▶ **ASSIGNMENT**:
Gather all lines in the entries that include the word "employees".

Page images and extracted text:
Segment Open

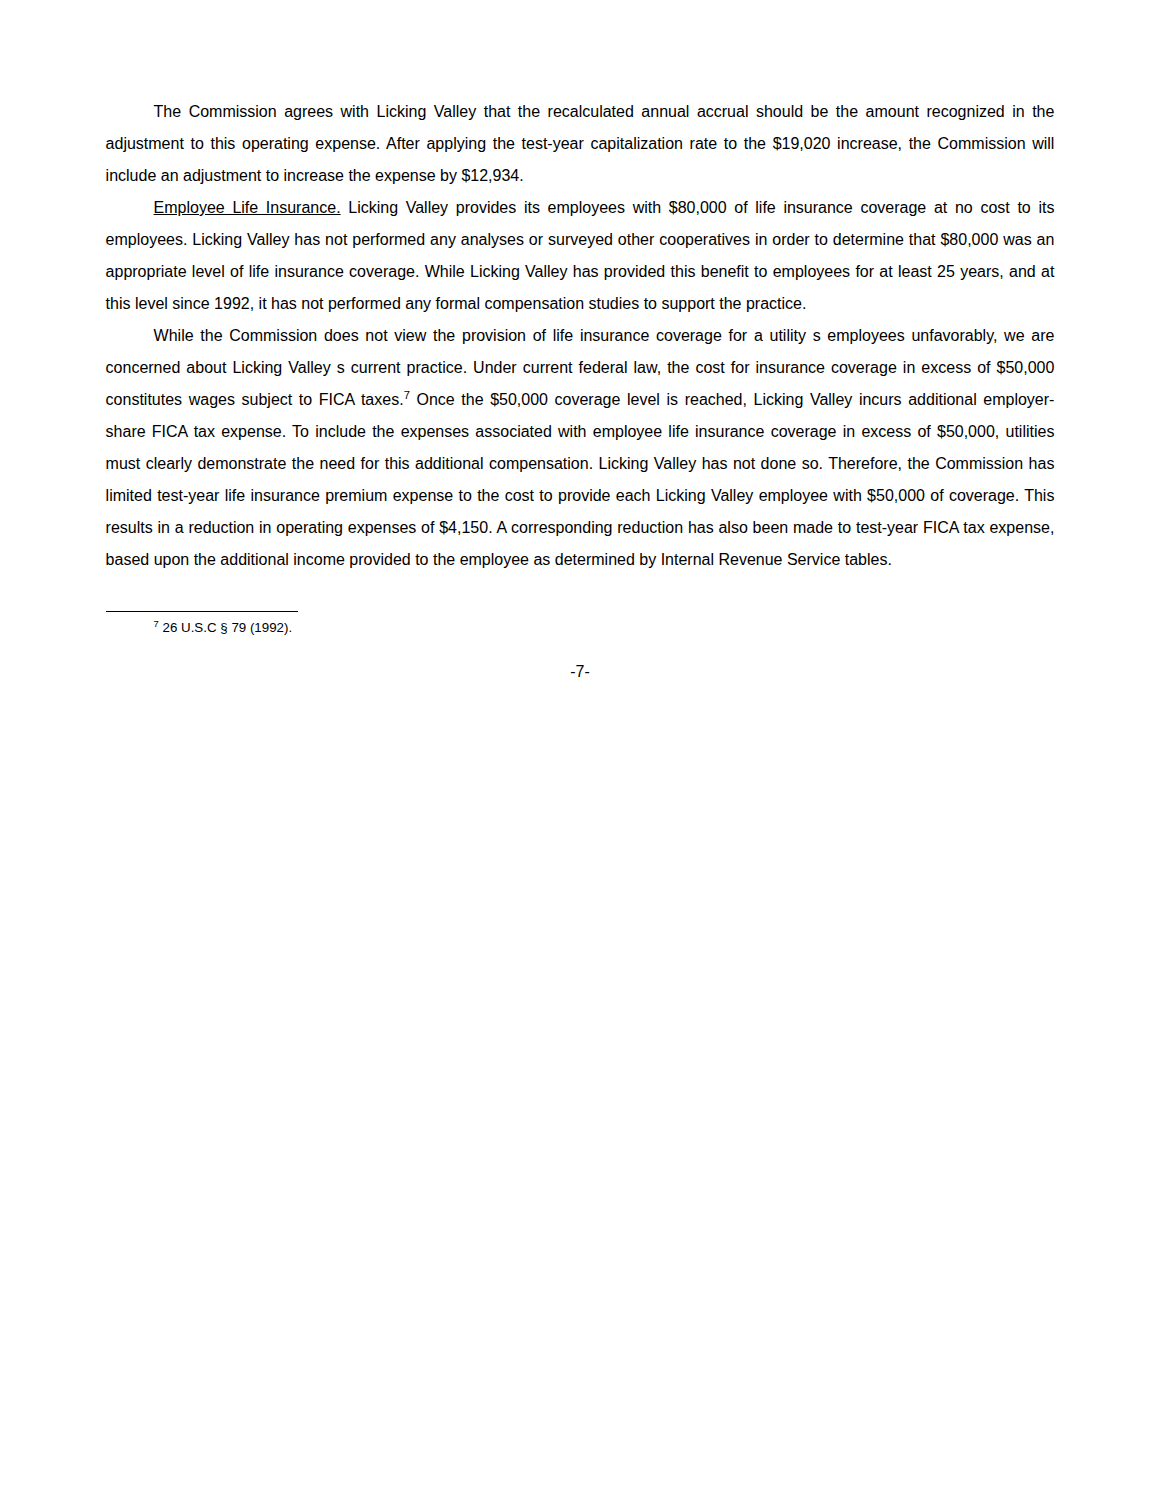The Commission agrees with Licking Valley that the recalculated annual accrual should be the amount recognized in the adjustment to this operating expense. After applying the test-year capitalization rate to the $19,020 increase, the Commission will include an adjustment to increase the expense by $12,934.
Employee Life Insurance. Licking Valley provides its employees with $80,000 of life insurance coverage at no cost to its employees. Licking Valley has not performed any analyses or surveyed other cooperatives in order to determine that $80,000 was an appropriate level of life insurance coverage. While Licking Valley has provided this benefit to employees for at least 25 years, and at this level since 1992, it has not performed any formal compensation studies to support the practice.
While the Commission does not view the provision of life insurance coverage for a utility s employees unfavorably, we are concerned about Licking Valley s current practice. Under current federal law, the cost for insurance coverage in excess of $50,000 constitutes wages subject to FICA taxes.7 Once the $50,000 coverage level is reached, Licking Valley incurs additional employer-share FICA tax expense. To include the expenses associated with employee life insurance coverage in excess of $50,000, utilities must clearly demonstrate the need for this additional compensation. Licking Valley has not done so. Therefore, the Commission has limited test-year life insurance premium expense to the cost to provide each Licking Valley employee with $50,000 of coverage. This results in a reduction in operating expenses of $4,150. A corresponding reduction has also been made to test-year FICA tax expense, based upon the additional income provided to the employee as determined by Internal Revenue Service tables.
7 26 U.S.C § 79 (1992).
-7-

Segment Closed

▶ **WRITTEN REPLY**:
Employee Life Insurance. Licking Valley provides its employees with $80,000 of life insurance coverage at no cost to its employees. Licking Valley has not performed any analyses or surveyed other cooperatives in order to determine that $80,000 was an appropriate level of life insurance coverage. While Licking Valley has provided this benefit to employees for at least 25 years, and at this level since 1992, it has not performed any formal compensation studies to support the practice.
While the Commission does not view the provision of life insurance coverage for a utility s employees unfavorably, we are concerned about Licking Valley s current practice. Under current federal law, the cost for insurance coverage in excess of $50,000 constitutes wages subject to FICA taxes.7 Once the $50,000 coverage level is reached, Licking Valley incurs additional employer-share FICA tax expense. To include the expenses associated with employee life insurance coverage in excess of $50,000, utilities must clearly demonstrate the need for this additional compensation. Licking Valley has not done so. Therefore, the Commission has limited test-year life insurance premium expense to the cost to provide each Licking Valley employee with $50,000 of coverage. This results in a reduction in operating expenses of $4,150. A corresponding reduction has also been made to test-year FICA tax expense, based upon the additional income provided to the employee as determined by Internal Revenue Service tables.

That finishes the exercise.